El Tribunal Supremo ha confirmado que los consumidores tienen derecho a recuperar los gastos de formalización de la hipoteca que durante años fueron cargados indebidamente por parte de los bancos. Se trata de una decisión que afecta a millones de personas en España, ya que durante décadas los bancos trasladaron al cliente costes que legalmente correspondían a la entidad, generando una serie de pagos que ahora pueden reclamarse.

Según la sentencia, las cláusulas que imponían al cliente la totalidad de los gastos de constitución de la hipoteca son abusivas. Esto significa que las entidades deben devolver los gastos que nunca debieron cobrar, y la doctrina es firme y aplicable a todos los bancos. La resolución refuerza los derechos de los consumidores y ofrece una vía clara para reclamar el dinero pagado de manera indebida.

Qué gastos se pueden reclamar

Entre los gastos que pueden reclamarse se encuentran los de notaría, que deben devolverse en un 50 %, los de registro de la propiedad y gestoría, que se devuelven en su totalidad, y en muchos casos también los de tasación, según la sentencia más reciente. Sin embargo, el Impuesto de Actos Jurídicos Documentados no se devuelve, salvo en hipotecas muy antiguas, porque la ley establece que corresponde al cliente.

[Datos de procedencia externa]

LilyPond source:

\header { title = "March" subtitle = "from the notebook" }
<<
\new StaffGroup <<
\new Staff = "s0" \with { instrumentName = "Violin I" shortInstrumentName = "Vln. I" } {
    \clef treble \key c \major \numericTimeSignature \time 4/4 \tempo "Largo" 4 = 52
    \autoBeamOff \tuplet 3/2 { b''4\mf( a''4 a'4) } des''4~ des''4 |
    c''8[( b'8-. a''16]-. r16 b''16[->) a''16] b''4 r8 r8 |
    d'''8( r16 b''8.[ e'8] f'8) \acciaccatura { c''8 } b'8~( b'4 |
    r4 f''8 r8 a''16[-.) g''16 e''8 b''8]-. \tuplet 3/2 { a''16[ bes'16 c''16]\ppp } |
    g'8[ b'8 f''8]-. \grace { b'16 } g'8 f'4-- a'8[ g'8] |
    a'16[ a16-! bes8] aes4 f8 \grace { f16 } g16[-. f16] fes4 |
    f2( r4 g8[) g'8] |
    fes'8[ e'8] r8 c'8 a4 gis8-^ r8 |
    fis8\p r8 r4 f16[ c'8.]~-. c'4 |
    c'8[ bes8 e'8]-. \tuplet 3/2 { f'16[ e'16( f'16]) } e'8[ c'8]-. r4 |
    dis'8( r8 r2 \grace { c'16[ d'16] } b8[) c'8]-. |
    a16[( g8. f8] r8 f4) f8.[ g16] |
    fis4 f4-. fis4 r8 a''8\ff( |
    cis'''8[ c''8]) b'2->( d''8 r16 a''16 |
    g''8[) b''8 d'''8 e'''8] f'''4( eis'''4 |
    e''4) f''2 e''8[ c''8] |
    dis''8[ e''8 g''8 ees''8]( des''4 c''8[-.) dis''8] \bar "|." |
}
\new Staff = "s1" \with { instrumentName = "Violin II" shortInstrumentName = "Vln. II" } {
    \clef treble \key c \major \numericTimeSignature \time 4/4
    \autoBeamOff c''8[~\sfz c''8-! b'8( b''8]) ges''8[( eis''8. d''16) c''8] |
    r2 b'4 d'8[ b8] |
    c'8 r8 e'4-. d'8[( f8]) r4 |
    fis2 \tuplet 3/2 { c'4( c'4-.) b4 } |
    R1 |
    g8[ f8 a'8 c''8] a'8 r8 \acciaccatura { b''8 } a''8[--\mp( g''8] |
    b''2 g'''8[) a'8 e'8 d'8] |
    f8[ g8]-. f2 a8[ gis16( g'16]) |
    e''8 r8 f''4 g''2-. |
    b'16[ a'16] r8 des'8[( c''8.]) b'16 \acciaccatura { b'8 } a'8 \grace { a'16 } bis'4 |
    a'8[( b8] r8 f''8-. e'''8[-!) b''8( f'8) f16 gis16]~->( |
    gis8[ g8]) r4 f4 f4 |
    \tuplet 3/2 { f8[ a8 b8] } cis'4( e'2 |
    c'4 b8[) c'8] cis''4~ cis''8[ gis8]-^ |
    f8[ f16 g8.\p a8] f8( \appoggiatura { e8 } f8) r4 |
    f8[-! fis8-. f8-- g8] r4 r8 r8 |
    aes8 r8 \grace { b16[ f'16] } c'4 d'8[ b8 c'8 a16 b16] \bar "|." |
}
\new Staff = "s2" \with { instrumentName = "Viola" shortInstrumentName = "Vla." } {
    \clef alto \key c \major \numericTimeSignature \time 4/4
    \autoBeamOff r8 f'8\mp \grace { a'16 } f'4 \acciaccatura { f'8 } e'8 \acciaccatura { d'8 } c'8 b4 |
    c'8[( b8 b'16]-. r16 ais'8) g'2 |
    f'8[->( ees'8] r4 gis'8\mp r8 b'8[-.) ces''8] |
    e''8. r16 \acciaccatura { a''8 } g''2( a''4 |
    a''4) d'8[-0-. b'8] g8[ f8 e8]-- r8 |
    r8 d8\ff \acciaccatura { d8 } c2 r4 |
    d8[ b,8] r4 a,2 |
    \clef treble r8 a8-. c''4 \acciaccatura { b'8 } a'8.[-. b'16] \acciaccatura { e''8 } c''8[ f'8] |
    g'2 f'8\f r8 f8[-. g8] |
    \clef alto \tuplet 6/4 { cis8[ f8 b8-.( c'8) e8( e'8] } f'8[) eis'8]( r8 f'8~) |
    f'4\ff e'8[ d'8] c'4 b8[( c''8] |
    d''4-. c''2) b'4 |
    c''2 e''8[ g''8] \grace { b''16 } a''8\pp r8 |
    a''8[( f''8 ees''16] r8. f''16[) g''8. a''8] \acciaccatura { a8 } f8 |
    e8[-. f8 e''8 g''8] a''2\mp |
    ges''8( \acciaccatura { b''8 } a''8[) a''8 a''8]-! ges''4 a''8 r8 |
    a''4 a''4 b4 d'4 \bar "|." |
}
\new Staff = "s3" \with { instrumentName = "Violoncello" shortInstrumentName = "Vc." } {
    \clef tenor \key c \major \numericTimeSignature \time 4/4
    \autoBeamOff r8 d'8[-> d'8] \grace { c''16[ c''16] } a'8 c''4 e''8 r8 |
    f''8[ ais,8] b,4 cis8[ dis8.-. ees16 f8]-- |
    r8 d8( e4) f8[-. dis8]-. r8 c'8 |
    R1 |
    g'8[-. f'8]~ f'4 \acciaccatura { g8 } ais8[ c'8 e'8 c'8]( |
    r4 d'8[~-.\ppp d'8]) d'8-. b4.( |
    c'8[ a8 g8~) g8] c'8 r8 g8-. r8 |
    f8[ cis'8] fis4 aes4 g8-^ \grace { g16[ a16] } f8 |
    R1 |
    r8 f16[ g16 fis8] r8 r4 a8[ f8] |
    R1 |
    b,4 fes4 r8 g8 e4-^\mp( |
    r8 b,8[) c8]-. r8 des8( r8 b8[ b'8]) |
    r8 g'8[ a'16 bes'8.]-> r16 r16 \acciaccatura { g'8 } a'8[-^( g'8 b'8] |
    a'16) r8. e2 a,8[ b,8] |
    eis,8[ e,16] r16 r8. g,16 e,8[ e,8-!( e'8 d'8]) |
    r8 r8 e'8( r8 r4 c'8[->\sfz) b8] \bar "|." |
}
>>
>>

Imagen de un documento de una hipoteca | ACN
Imagen de un documento de una hipoteca | ACN

El Supremo ha aclarado además que el plazo de prescripción comienza cuando el cliente conoce que la cláusula es abusiva, no desde la firma de la hipoteca. Esto ha permitido que miles de reclamaciones sigan siendo válidas aunque hayan pasado varios años desde la contratación del préstamo hipotecario.

Cómo reclamar y cuánto se puede recuperar

El primer paso es presentar una reclamación al banco. Si la entidad no responde o rechaza la devolución, el consumidor puede acudir a los tribunales. Ahí, la mayoría de los bancos prefieren devolver el dinero de manera voluntaria para evitar litigios, por lo que las reclamaciones suelen tener éxito.

El importe recuperable depende de la cuantía de la hipoteca y de los gastos cargados, pero lo habitual es recuperar entre 800 y 2.000 euros, mientras que en hipotecas más grandes la devolución puede superar los 3.000 euros. Así, esta decisión del Tribunal Supremo representa una oportunidad real para que muchos ciudadanos recuperen dinero pagado indebidamente y refuerza la protección de los consumidores frente a prácticas abusivas de las entidades financieras.